I don't think I'll be waking up tomorrow and unable to ever buy wool again. Or go to The Warehouse, though that sounds quite attractive, never being able to go to The Warehouse again.

My goal is to use everything in our house and streamline to things we use.

Then, if I ever get there, I might give myself permission to hoard again.

home insulation progress

Blackout lining is on the curtains of all three windows in the lounge. Now we need to finish the last of the ceiling insulation. I'd also like to enclose the front porch and have two doors to get inside at the front, like many houses had in England. Our back entrance has two doors and I find it very effective at minimising draughts.

Using up the cupboard day eight

Guess how many odd and previously unloved ingredients I used today?

xanthan gum
buckwheat flour
potato flour
cannelini beans

I made orange and date muffins from theNZ Food Allergy Cookbook. They turned out well and I was pleased to empty one packet of dates. Though in the past it appeared that I was so pleased that I was hardly eating the first packet of dates that I went ahead and bought more. So there are still dates to use up. nI had never used the xanthan gum before, despite paying about NZ$8 for a small packet. All specialty gluten free items atract price increases of about 400% it seems.

1 whole orange, chopped with pips removed (I used 3 mandarins)
3/4 C orange juice
125g dairy free margarine, melted (I used butter as dairy isn't a problem here)
1.5 C plain flour or equal quantities of buckwheat, barley, rice or potato flours (I used 1/2 C each of buckwheat flour, potato flour and wholemeal flour)
1 t baking powder
1 t baking soda
3/4 C sugar
1 t xanthan gum
3/4 C pitted dates, chopped.

Preheat oven to 200 degrees celsius. Lightly grease (I cheat and use paper muffin cups inside the muffin tray) a 12 muffin tin.
Process orange and juice in a food processor until well chopped.
Add margarine/butter and mix.
Sift dry ingredients and add dates.
Combine the liquid ingredients and dry ingredients carefully.
Spoon into muffin tins and bake for about 15 minutes.

Cannelini beans aren't especially unloved in our house, but until now we haven't eaten them much. Tonight I took a can of cannelini beans and heated it up with a leaf of sage (which I virtually never use - we have it in the herb garden), chopped garlic, rosemary, kale and bacon pieces (the ends which I buy in packets at half the per kilo price of sliced bacon). Favourite Handyman and I liked it a lot. The cannelini beans picked up the bacon flavour beautifully and it reminded us of the Fabada stew which we adored when we travelled through the north of Spain. I'll be mucking round with cannelini beans and cured pig products like bacon and black and white puddings again this winter. Perhaps I can make a NZ version of Fabada. The kale worked well with it also.

Kings Seeds sell cannelini bean seeds so that will be on my summer growing list. Won't be getting too ahead of myself on expectations after the tiny borlotti bean harvest this season recently finished though.

Eight minutes in the garden

Better than no minutes in the garden.
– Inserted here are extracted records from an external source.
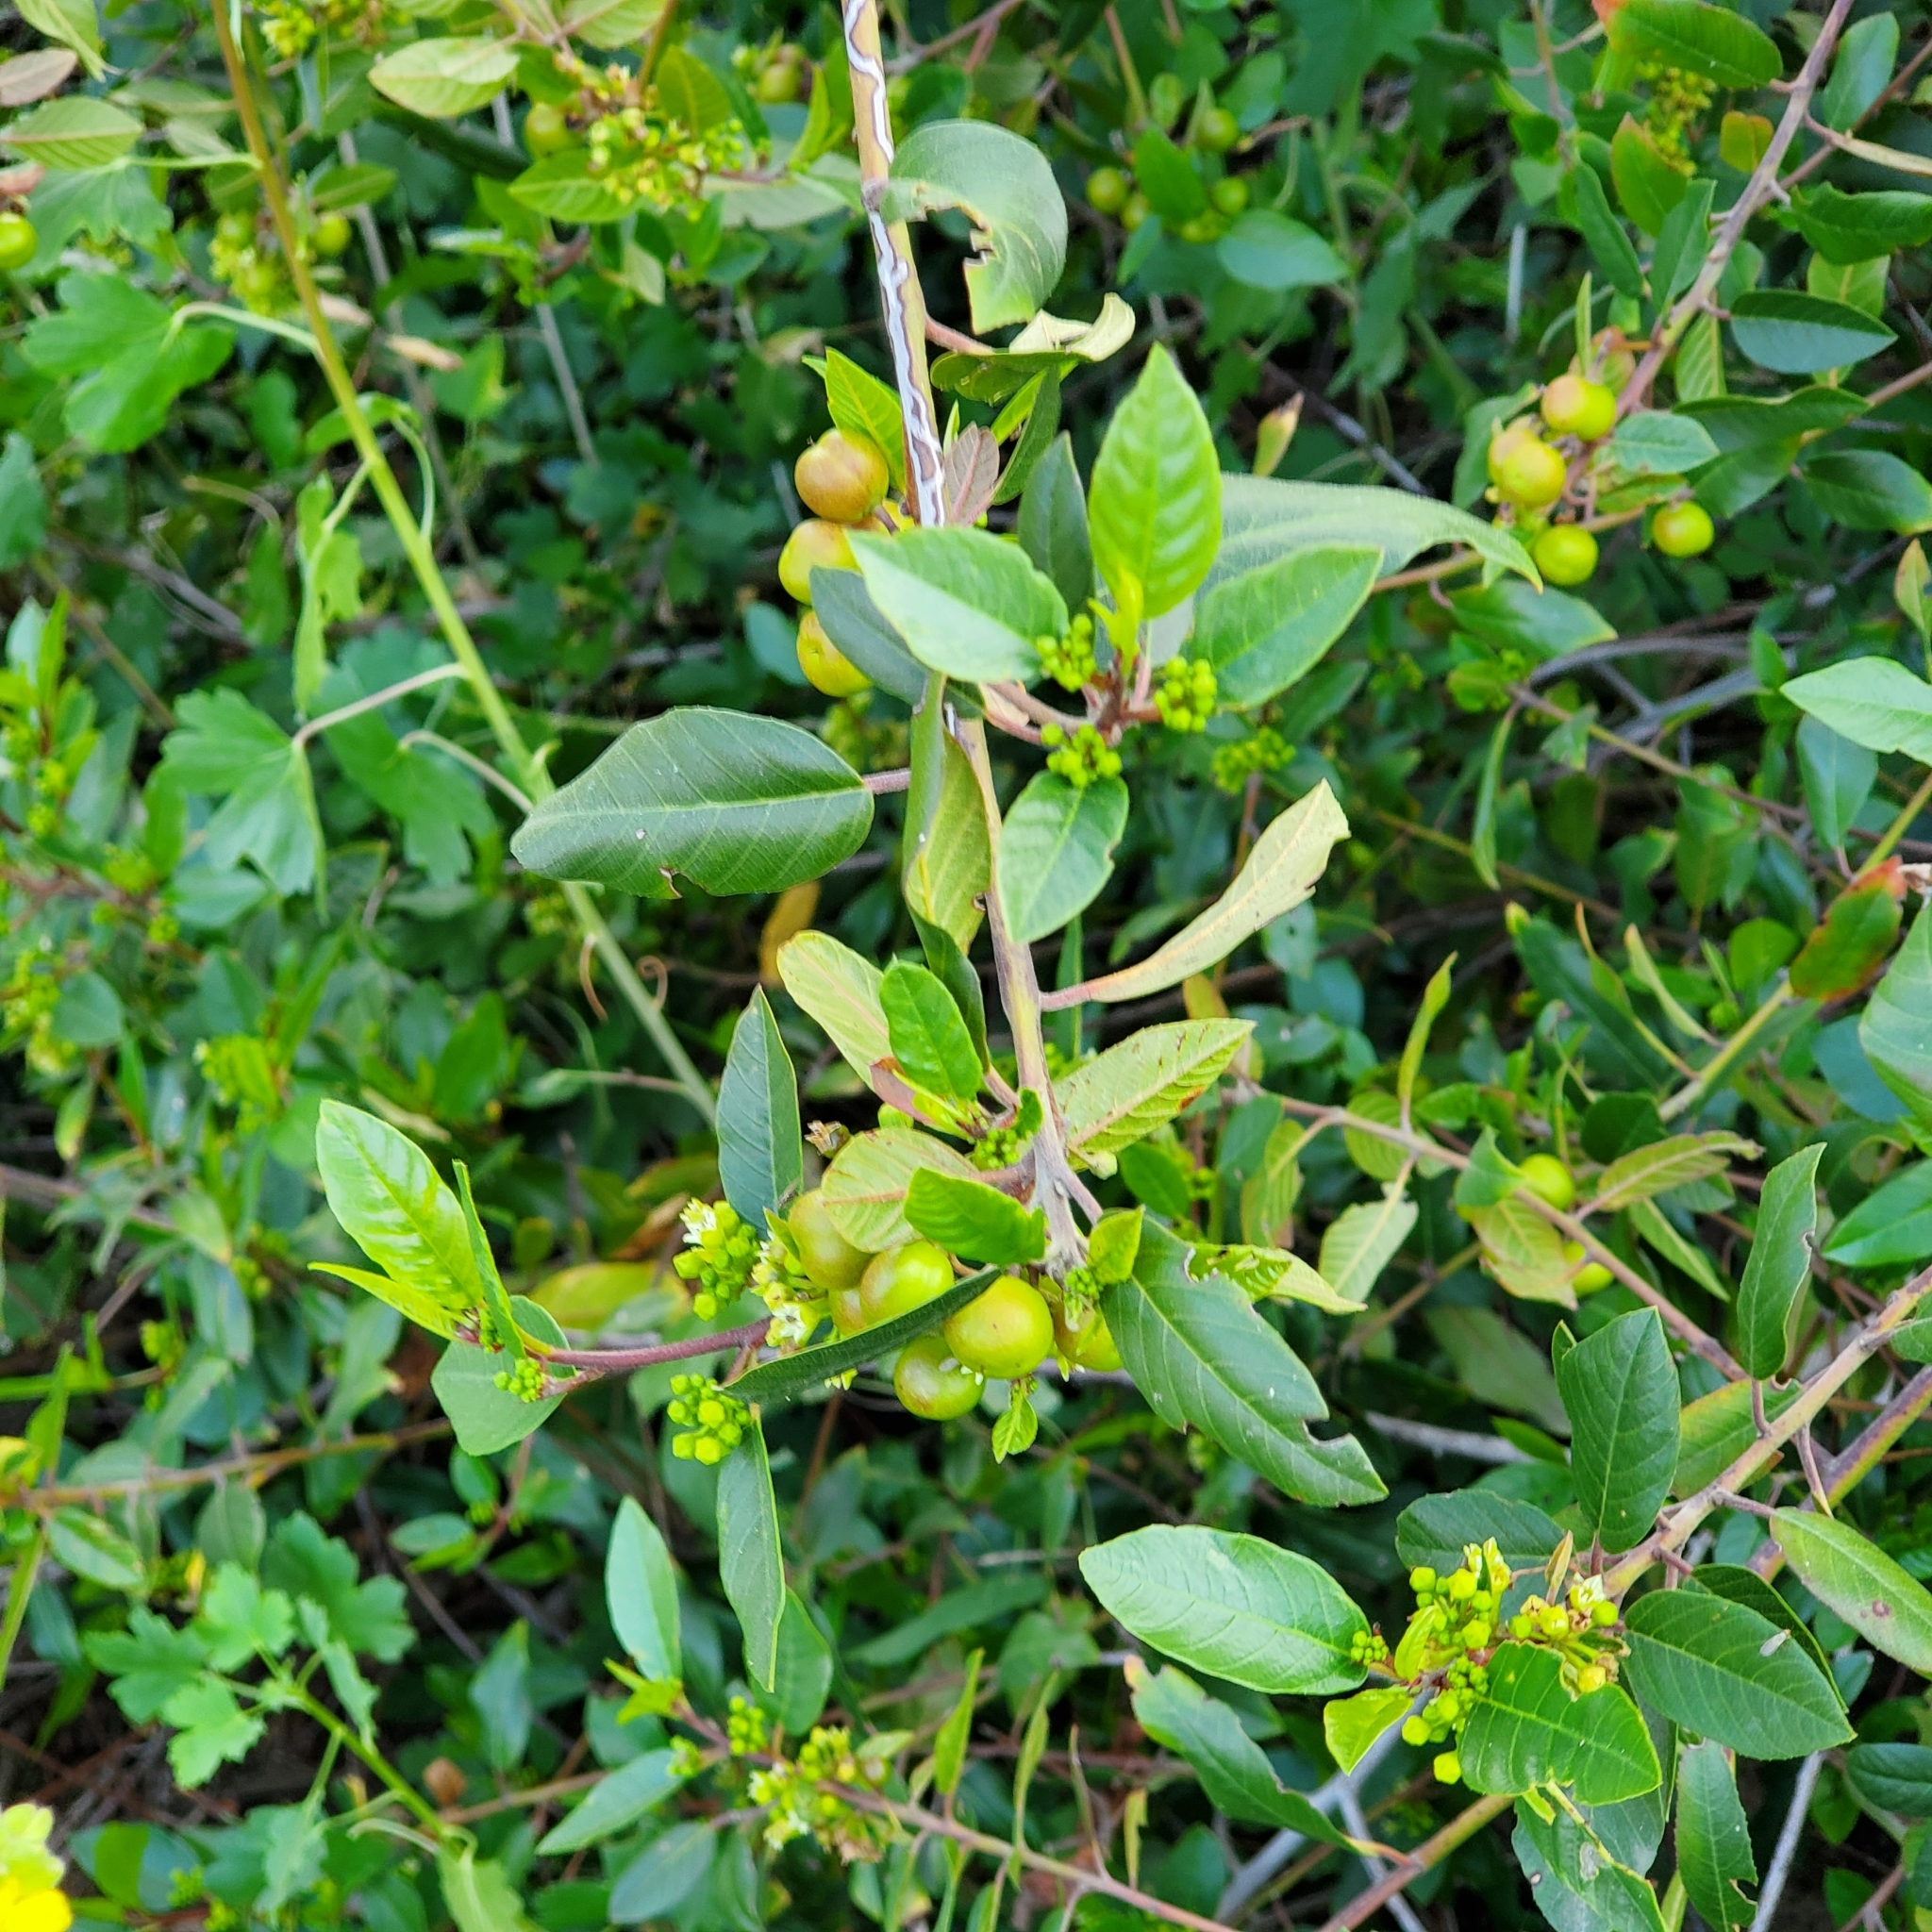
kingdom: Plantae
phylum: Tracheophyta
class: Magnoliopsida
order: Rosales
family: Rhamnaceae
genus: Frangula
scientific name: Frangula californica
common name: California buckthorn
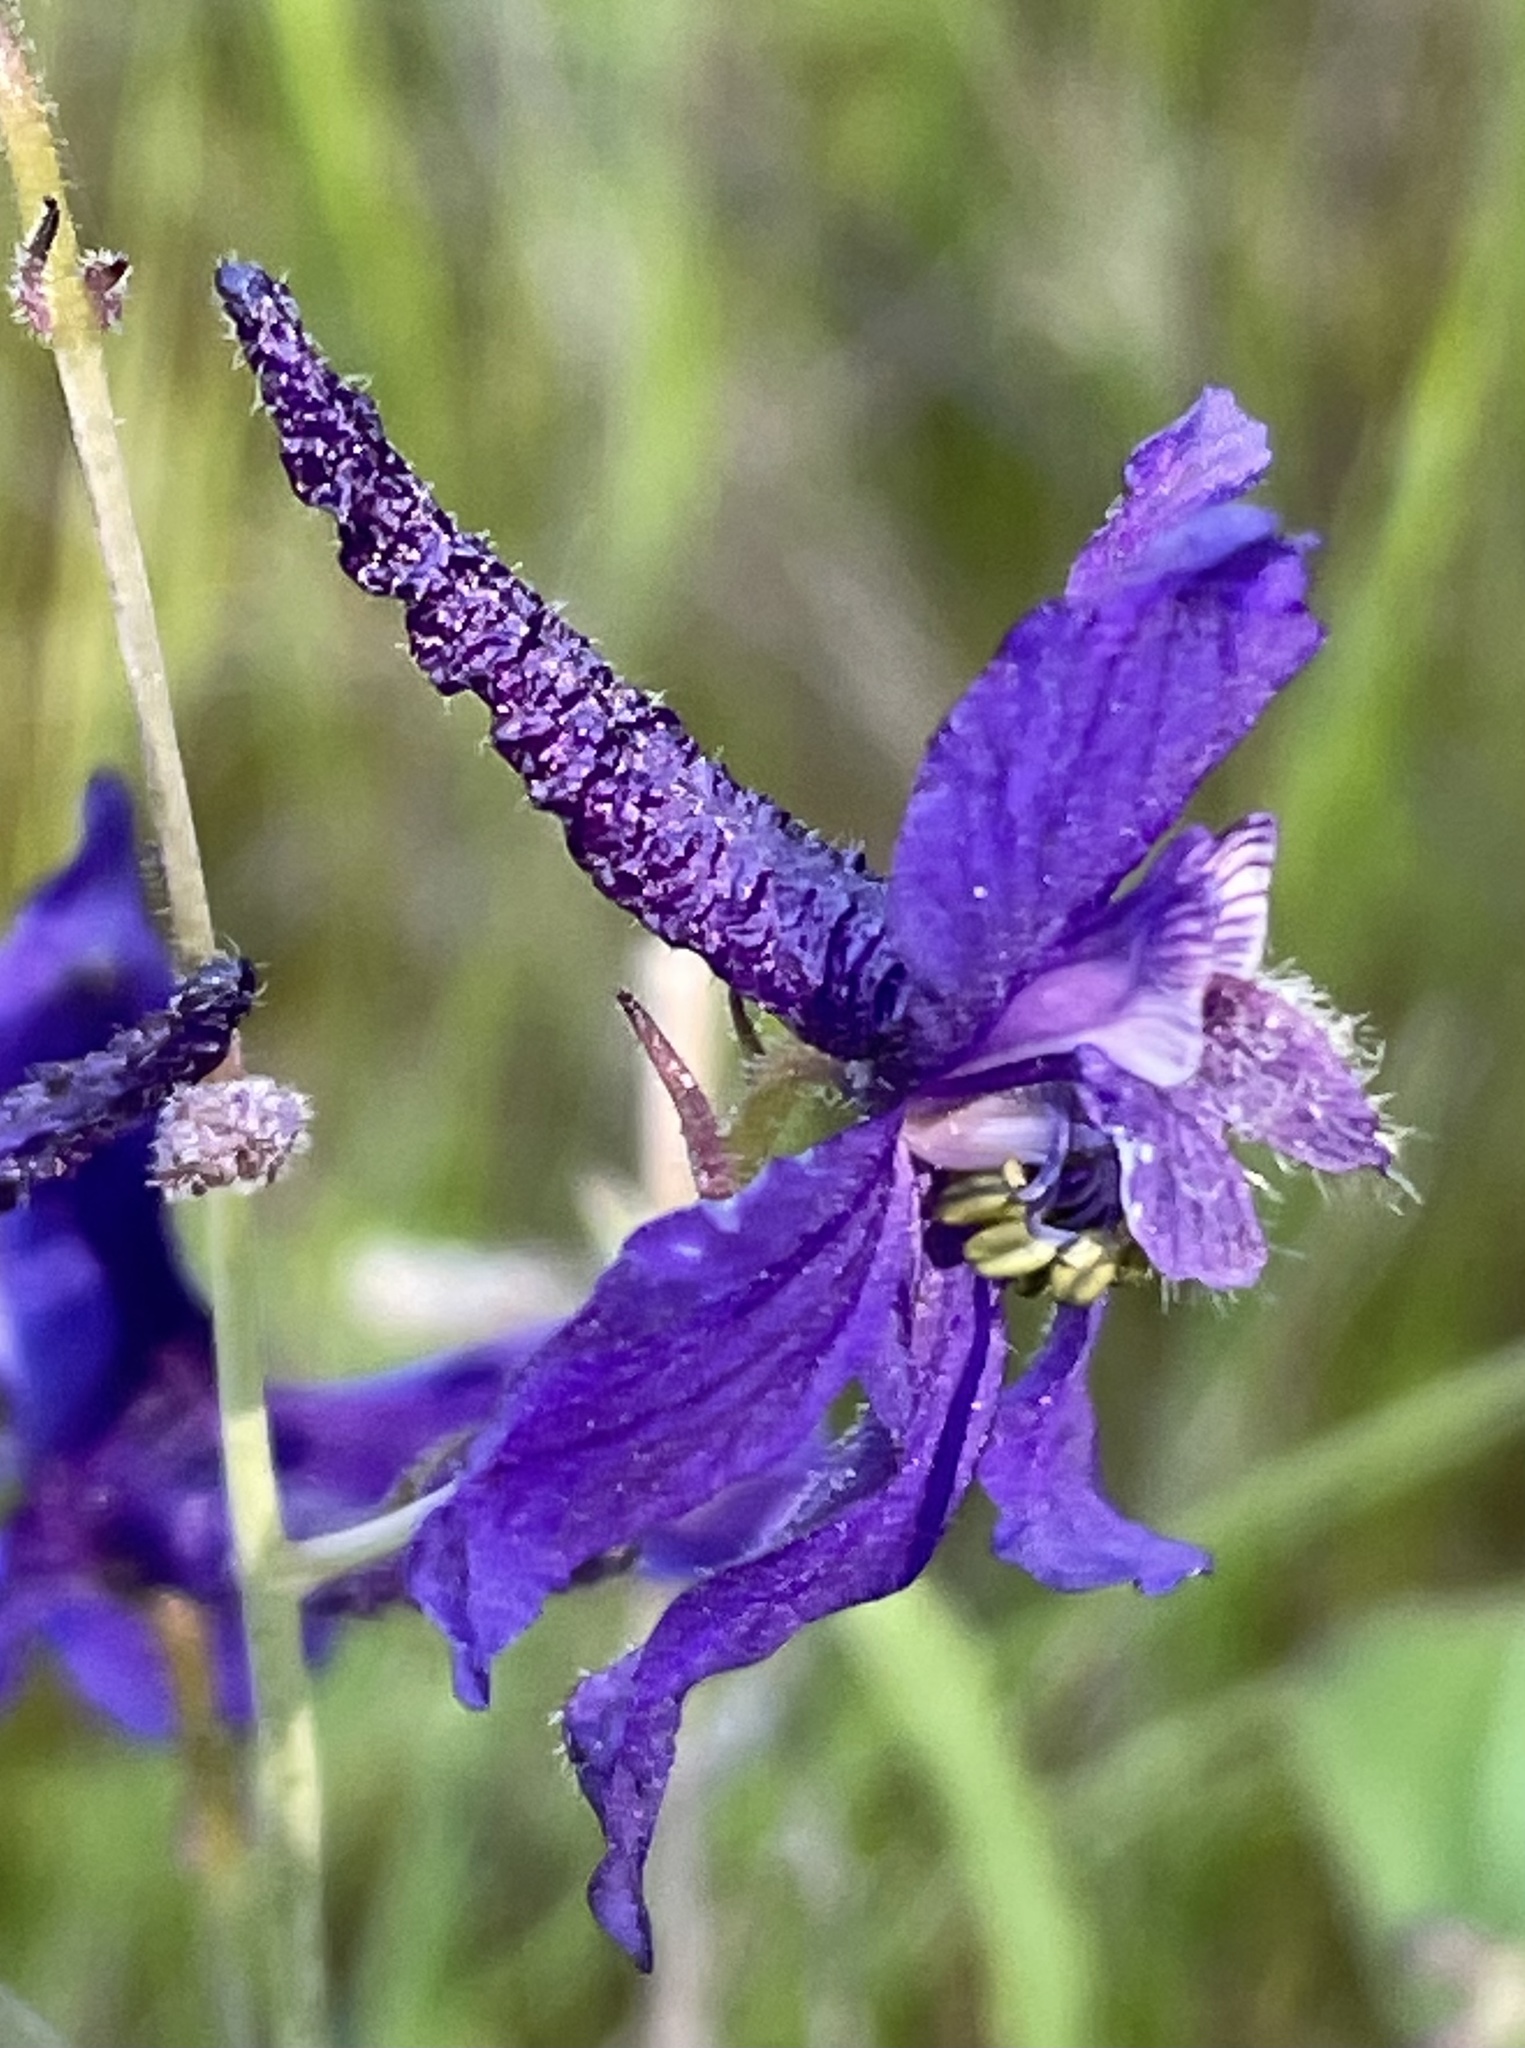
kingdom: Plantae
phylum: Tracheophyta
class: Magnoliopsida
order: Ranunculales
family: Ranunculaceae
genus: Delphinium
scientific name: Delphinium patens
And this is what I did in that eight minutes, today. Killed four white butterfly caterpillars and one slug. Moved a container of thyme and feverfew into the porch where I'm expecting it will be protected from frost. I want to fill the empty end of the container with coriander, plus plant a pot of coriander on the kitchen windowsill and see which, if any, works at this time of year.

I moved two of the logs which were once trees in front of the garage and then logs in front of the garage awaiting a new life. The area which had one of the zucchini plants over summer is partly dug up and I've used the two logs to square the space off from the lawn. It is bordered on the other sides by the fence and by my summer 07-08 raised bed. The photo above, taken about a fortnight ago, shows the area - it's the corner made by Fionn's head and elbow. I need to do some digging and weeding and then I'll put garlic and shallots in this space. It already has some bokashi buried in it.

My main garden goals for next summer are to do with carrots and onions, neither of which were successful for me last year. We eat huge quantities of carrots and onions and would really benefit from growing our own, thus reducing pesticide load and financial costs.